At this point, however, one starts to wonder if the world of antiques is going to follow that of other collectors, like the film concept called UltraViolet that offers an entirely ethereal library of films accessible by computer or television set plugged in anywhere. To gain access one buys the film not as a solid CD or DVD but by adding a title to one’s own celestial library, established somewhere in the UltraViolet promoter’s space. Books are already in this state, making libraries redundant; now it has come to films. How long will it be before a collection of antiques is an entity of images accumulated by paying for the same sort of access as that for films but of selected 18th century porcelain or early oak furniture or Georgian silver? In the limited space the modern home affords this would have the advantage of providing a personal selection without requiring storage. Subscribers could assemble their own art collections without the need for walls. In practice, of course, the avaricious reason for collecting – that of hoping to make a profit from it – would not be satisfied. And the pleasure of keeping your socks in a period chest would not be granted. But a collection could be assembled in the same way as a film or book library, without taking up shelves or rooms.

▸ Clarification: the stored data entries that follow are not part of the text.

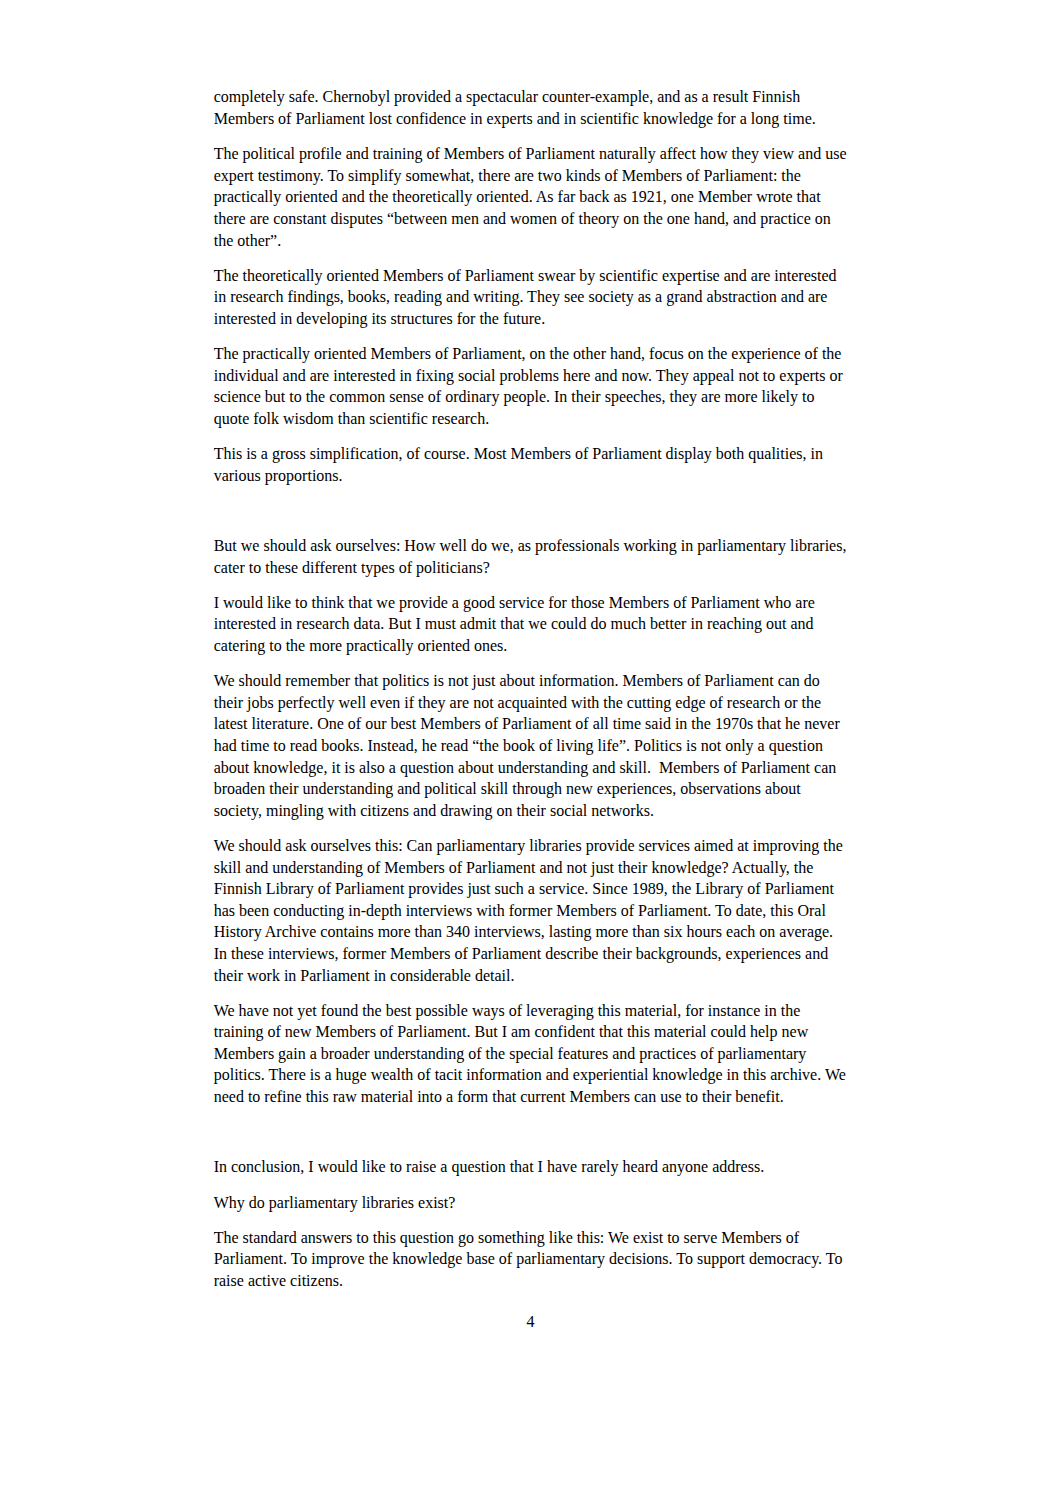completely safe. Chernobyl provided a spectacular counter-example, and as a result Finnish Members of Parliament lost confidence in experts and in scientific knowledge for a long time.
The political profile and training of Members of Parliament naturally affect how they view and use expert testimony. To simplify somewhat, there are two kinds of Members of Parliament: the practically oriented and the theoretically oriented. As far back as 1921, one Member wrote that there are constant disputes “between men and women of theory on the one hand, and practice on the other”.
The theoretically oriented Members of Parliament swear by scientific expertise and are interested in research findings, books, reading and writing. They see society as a grand abstraction and are interested in developing its structures for the future.
The practically oriented Members of Parliament, on the other hand, focus on the experience of the individual and are interested in fixing social problems here and now. They appeal not to experts or science but to the common sense of ordinary people. In their speeches, they are more likely to quote folk wisdom than scientific research.
This is a gross simplification, of course. Most Members of Parliament display both qualities, in various proportions.
But we should ask ourselves: How well do we, as professionals working in parliamentary libraries, cater to these different types of politicians?
I would like to think that we provide a good service for those Members of Parliament who are interested in research data. But I must admit that we could do much better in reaching out and catering to the more practically oriented ones.
We should remember that politics is not just about information. Members of Parliament can do their jobs perfectly well even if they are not acquainted with the cutting edge of research or the latest literature. One of our best Members of Parliament of all time said in the 1970s that he never had time to read books. Instead, he read “the book of living life”. Politics is not only a question about knowledge, it is also a question about understanding and skill. Members of Parliament can broaden their understanding and political skill through new experiences, observations about society, mingling with citizens and drawing on their social networks.
We should ask ourselves this: Can parliamentary libraries provide services aimed at improving the skill and understanding of Members of Parliament and not just their knowledge? Actually, the Finnish Library of Parliament provides just such a service. Since 1989, the Library of Parliament has been conducting in-depth interviews with former Members of Parliament. To date, this Oral History Archive contains more than 340 interviews, lasting more than six hours each on average. In these interviews, former Members of Parliament describe their backgrounds, experiences and their work in Parliament in considerable detail.
We have not yet found the best possible ways of leveraging this material, for instance in the training of new Members of Parliament. But I am confident that this material could help new Members gain a broader understanding of the special features and practices of parliamentary politics. There is a huge wealth of tacit information and experiential knowledge in this archive. We need to refine this raw material into a form that current Members can use to their benefit.
In conclusion, I would like to raise a question that I have rarely heard anyone address.
Why do parliamentary libraries exist?
The standard answers to this question go something like this: We exist to serve Members of Parliament. To improve the knowledge base of parliamentary decisions. To support democracy. To raise active citizens.
4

To get back to reality, impressive in the TV programmes are the auctioneers, men and women of detached views who show only occasional enthusiasm. Their opinions come as a cold douche of reality, like judges at a sentimental dog show. Twenty pounds, they estimate, for a brass monkey bought for eighty; we get a lot of those. They do not play games; they are touchline judges at screen entertainments aimed at a wide audience additional to one that attends markets, fairs and other antiques events. There are also many courses, weekend seminars, lectures, holiday excursions and hotel promotions entirely given to antiques and education about them. A look at the internet and the TV screen creates the impression that the world of antiques must, financially, be booming. Which it isn’t. So has an interest in antiques become a spectator sport to while the time away, or is there to be another leap forward as this frenzy of viewing builds up to burst into a new boom? It would be good to believe the latter. Auctioneers and surveyors reported more action in the latter part of this year, but not enough to affect prices yet. That is why our fingers are tightly crossed as we wish everyone Merry Christmas and a Happy and tangible New Year.